▶ **Scopo del compito**
Cambia “spettatori” in “telespettatori” e riscrivi il passo del testo su Halt and Catch Fire compreso tra “Dare l’addio a” e “colleghi più famosi.”, estremi inclusi.

:: Sezione di testo ::

Halt and Catch Fire: addio a un capolavoro di Diego Castelli
Non è che Halt and Catch Fire ci mancherà, è che ce la sogneremo proprio di notte
OVVIAMENTE SPOILER SU TUTTA LA SERIE
“Computers are not the thing, they are the thing that gets us to the thing”
Non ho grossi dubbi sul fatto che questa frase, pronunciata da Joe MacMillan durante il series finale di Halt and Cath Fire, sia la più importante non solo del doppio episodio, ma di tutto lo show, perché è una specie di dichiarazione di intenti a posteriori, o se vogliamo un ultimo sigillo su ciò che Halt è stata in questi quattro anni: non tanto, o non solo, una serie che parla di computer e storia della tecnologia, bensì un racconto che usa quegli elementi per dire qualcosa di più profondo, più umano, e certamente più emozionante.
Dare l’addio a una serie come Halt and Catch Fire non è semplice, perché i non moltissimi spettatori che l’hanno seguita conoscono a pelle il suo valore, un valore letterario e cinematografico, da capolavoro vero, anche se magari non conosciuto o esplicitamente premiato come altri colleghi più famosi.

:::
:: Record dei dati ::

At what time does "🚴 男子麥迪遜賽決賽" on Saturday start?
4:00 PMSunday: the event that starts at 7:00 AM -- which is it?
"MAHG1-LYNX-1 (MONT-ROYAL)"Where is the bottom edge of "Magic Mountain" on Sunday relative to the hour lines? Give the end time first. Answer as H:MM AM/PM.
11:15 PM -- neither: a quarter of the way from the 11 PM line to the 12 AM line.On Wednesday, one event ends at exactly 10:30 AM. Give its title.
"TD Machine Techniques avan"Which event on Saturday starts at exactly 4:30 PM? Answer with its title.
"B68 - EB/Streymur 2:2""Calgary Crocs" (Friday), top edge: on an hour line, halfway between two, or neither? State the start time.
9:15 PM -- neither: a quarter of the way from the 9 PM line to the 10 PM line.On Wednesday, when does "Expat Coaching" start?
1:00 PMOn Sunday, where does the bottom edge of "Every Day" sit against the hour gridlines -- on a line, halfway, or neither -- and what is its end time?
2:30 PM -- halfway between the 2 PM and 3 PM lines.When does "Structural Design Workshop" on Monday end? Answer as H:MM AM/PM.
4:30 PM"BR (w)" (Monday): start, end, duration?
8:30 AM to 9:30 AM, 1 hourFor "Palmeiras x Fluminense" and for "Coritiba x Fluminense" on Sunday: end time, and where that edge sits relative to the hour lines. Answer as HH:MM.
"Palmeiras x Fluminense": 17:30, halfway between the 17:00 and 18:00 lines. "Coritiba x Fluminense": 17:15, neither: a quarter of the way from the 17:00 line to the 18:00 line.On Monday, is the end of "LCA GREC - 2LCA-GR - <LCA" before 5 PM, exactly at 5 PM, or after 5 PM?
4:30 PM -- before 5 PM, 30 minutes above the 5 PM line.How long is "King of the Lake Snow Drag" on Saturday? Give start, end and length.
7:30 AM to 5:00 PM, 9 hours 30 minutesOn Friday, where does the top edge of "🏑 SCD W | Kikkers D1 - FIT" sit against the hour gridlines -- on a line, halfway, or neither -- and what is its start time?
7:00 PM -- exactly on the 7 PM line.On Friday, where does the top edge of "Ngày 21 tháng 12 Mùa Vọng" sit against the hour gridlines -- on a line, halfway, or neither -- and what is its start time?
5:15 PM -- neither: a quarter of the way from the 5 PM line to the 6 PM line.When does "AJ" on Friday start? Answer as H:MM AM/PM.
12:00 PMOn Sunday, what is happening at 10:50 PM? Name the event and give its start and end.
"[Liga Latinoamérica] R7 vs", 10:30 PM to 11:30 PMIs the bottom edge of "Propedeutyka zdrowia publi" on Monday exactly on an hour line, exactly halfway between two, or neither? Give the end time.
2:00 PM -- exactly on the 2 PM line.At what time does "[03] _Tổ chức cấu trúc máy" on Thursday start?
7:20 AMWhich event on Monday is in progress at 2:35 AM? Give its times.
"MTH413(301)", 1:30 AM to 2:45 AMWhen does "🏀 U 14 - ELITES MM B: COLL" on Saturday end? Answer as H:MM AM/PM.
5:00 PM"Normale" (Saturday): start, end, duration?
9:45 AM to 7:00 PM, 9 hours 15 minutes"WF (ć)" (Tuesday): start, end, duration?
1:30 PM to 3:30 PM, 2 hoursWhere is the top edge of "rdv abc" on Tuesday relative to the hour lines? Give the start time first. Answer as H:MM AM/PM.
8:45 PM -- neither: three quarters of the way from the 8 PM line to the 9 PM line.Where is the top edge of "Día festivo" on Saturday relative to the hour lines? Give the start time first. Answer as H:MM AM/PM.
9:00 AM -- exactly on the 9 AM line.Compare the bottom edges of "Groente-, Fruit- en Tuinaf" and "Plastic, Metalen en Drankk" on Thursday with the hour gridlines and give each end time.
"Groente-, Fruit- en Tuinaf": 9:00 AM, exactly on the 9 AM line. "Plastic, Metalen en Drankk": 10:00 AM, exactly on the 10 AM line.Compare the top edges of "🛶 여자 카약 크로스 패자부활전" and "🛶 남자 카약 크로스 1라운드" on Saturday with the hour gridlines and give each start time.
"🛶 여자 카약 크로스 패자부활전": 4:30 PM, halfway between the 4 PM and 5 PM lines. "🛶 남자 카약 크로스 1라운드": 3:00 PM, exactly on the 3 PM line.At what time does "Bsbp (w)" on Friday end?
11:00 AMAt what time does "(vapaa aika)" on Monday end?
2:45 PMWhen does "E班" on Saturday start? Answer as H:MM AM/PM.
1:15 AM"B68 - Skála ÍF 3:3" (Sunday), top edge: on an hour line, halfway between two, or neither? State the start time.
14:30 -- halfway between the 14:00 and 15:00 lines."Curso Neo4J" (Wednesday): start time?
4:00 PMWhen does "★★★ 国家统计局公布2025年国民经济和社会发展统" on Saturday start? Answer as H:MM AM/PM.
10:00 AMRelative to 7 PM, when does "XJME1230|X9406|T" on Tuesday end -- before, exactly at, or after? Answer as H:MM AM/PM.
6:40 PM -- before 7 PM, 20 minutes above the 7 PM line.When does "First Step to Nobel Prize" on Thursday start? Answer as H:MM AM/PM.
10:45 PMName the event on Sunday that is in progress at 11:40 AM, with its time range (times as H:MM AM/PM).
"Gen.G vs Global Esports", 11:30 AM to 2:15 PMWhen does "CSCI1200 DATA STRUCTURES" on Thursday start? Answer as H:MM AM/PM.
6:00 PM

:::

▶ **Soluzione del problema**
Dare l’addio a una serie come Halt and Catch Fire non è semplice, perché i non moltissimi telespettatori che l’hanno seguita conoscono a pelle il suo valore, un valore letterario e cinematografico, da capolavoro vero, anche se magari non conosciuto o esplicitamente premiato come altri colleghi più famosi.